S'il y a différentes dimensions du temps — seulement pour la conscience —, cela explique aussi qu'il y ait différents points de vue possibles sur le temps, ou différentes façons de décrire cette réalité. D'ailleurs selon les époques, on a mis l’accent sur l’une ou l’autre de ces figures. La philosophie ancienne, définissant essentiellement le temps comme “ce qui passe”, réduit en fait le temps au passé ; la philosophie moderne cherche surtout à capter le présent dans l'intériorité (par exemple le « cogito ») ; tandis que la philosophie contemporaine, surtout existentialiste, souligne l'intentionnalité de la conscience tournée vers l'avenir.

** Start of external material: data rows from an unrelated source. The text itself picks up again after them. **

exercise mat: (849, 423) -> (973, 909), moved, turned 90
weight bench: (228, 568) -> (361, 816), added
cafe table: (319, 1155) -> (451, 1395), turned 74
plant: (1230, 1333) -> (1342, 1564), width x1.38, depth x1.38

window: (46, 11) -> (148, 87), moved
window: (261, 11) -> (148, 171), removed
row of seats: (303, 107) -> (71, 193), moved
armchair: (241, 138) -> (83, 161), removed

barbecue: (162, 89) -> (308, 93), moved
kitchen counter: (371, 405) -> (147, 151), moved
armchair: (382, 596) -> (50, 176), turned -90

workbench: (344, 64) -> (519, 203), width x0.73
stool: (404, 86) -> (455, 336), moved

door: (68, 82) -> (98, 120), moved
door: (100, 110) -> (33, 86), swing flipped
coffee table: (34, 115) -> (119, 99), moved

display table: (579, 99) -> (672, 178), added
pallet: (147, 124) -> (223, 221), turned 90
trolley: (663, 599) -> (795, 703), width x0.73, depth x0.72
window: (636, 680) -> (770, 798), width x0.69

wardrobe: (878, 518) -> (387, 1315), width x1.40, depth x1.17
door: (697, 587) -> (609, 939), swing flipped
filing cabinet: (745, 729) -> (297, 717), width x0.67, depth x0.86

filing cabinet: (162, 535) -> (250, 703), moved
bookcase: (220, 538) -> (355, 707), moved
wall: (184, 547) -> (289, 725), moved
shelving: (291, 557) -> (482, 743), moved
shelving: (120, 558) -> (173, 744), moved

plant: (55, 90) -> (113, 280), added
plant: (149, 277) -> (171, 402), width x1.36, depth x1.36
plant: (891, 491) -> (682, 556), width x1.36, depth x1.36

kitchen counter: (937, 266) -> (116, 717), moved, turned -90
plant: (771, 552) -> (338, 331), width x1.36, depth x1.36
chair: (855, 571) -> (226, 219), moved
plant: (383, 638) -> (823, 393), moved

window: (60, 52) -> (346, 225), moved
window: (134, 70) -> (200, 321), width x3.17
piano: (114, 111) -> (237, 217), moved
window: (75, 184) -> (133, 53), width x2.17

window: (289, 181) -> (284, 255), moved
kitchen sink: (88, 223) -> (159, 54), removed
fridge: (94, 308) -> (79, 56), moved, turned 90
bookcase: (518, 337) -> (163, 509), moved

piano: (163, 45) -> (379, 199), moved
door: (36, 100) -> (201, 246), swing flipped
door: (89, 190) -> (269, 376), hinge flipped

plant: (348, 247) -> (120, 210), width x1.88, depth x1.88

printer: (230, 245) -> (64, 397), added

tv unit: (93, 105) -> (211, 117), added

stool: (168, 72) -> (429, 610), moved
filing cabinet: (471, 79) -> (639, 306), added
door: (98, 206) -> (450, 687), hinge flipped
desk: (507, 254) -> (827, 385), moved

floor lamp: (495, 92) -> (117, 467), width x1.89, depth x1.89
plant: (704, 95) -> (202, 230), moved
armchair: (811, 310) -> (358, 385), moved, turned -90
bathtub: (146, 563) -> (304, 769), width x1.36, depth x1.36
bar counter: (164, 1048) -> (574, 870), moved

On dit aussi que le temps a une direction : il partirait du passé, traverserait le présent et filerait vers l’avenir. Mais là encore, ce n’est pas le temps lui-même qui trace ce chemin : c’est nous. La science montre que certaines lois de la nature sont réversibles, et que seule l’irréversibilité de certains phénomènes — l’entropie qui croît, le corps qui vieillit — nous donne le sentiment d’une flèche unique. Mais là encore, on voit bien que cela ne concerne pas le temps lui-même mais la représentation que l’on s’en fait, depuis le schéma bien tracé d’une vie humaine partant de la naissance, traversant les épreuves de la vie, et allant vers un futur qui n’est autre que… la mort.
Ainsi le temps ne se livre jamais en lui-même : il n’existe que dans les images que nous projetons sur lui, dans l’histoire que nous nous en racontons, et dans la conscience qui, toujours, se découvre en train de le traverser.